If the world had emotionally astute individuals architecting everyday moments what life would be like? If we provided experiences for our youth to understand and strengthen listening, communication, and relationship skills – what kind of a world our Future would unveil? Can you imagine if folks understood the primary forces and mechanics of the Universes, of Time and Space, of the power of their consciousness? Why, they could actually create a new Reality for themselves, they could be the facilitators of their life journeys, rather than be facilitated by life’s circumstances… And! How that would ripple throughout the world; might we be able to see – to experience – a world that works for everyone?
What if: communities operated from the unstoppable flow of Love rather than the constricted limits of fear? What if we learned our lessons from Nature and Gaia and the Cosmos – – humans grown not to dominate and manipulate – – but rather to become vitalizing creative influencers? How would life be then? How could it be?

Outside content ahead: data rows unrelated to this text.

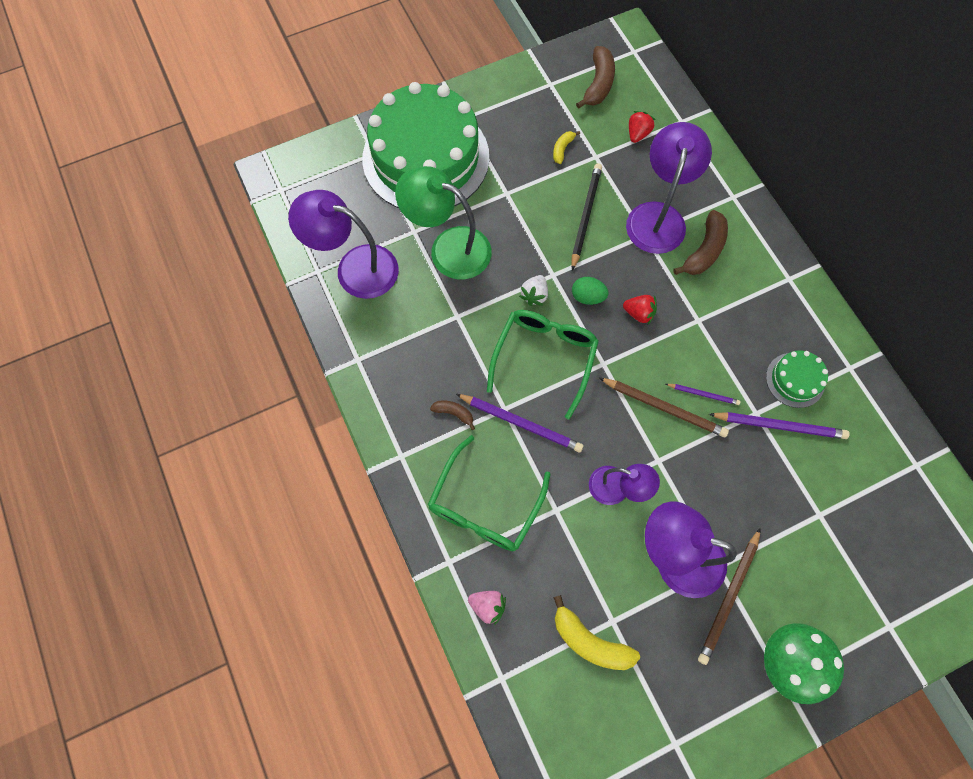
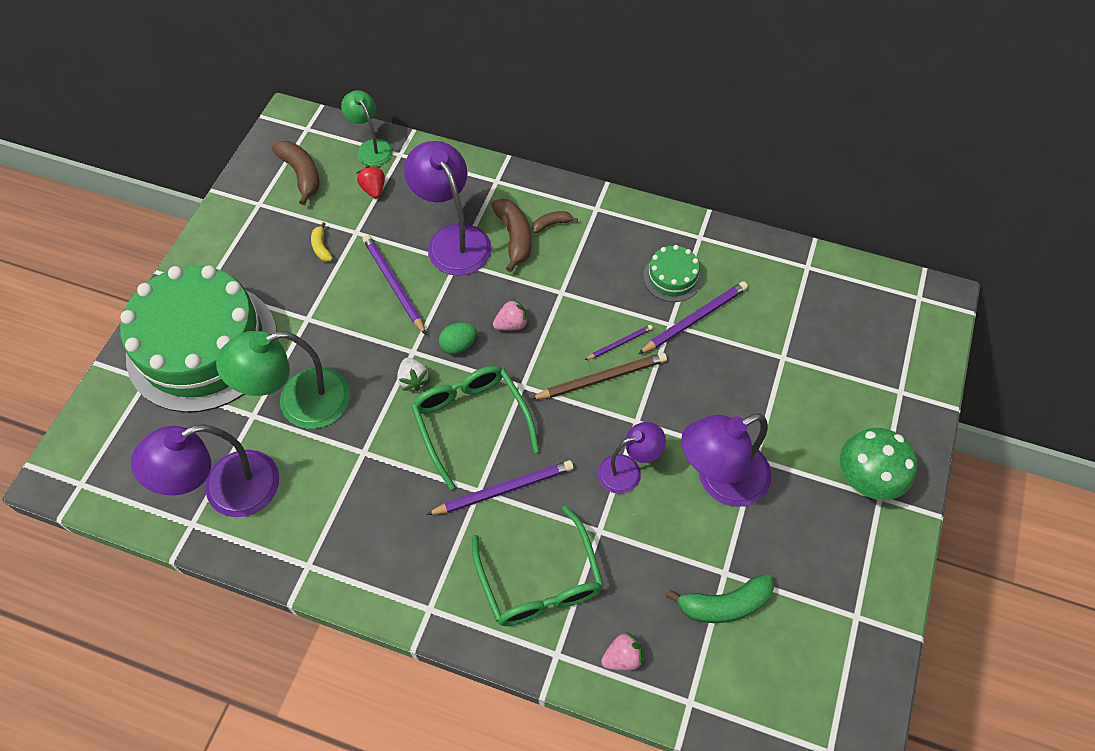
camera: 45 degrees left, 10 degrees down
brown banana [430,401,475,430] -> brown banana moved to [532,211,578,233]
yellow banana [554,595,640,670] -> green banana [666,574,774,623]
black pencil [572,163,602,271] -> purple pencil [363,234,426,335]
red strawberry [623,295,657,324] -> pink strawberry [493,298,528,331]
brown pencil [698,528,761,665] -> none
none -> green lamp [341,90,393,166]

It was in that instant I received my orders. I was to do my darndest to create this portal, this replenishing station, if you will – for folks to awaken, to remember what is already encoded, to touch the untouchable within their very souls. I was to serve this creative potential and birthright and not look back.
And here we are – formally 5 years in and we’ve graduated generations of conscious women through our Modern Day Priestess® program, we’ve ignited a potent game-changing Alchemist Training for men, we’ve created programs for youth, and established a nourishing arm to support the Body Temple, which includes an annual Spring Cleanse and a Yoga Teacher Training curriculum, specializing in Kundalini. I’ve designed 4 Annual Tele-courses that are bite-size for folks, which they can do from the comfort of their own homes. We sponsor world-wide Sacred Wisdom Journeys and Retreats. I travel throughout Canada and the US, representing our IMW Community, facilitating Shamanic Energy Circles as powerful portals of transformation. We do Service Projects in every country we visit. And – most recent – we now have a physical structure that we call home. It’s in Ojai, CA on two acres of mystic beauty, and we call it the Ojai Love Center. All this since sitting in those darkened, fertile rooms, listening to a Vision – and then saying Yes.
Welcome to the Institute of Modern Wisdom. There is great love here, and we have much to do.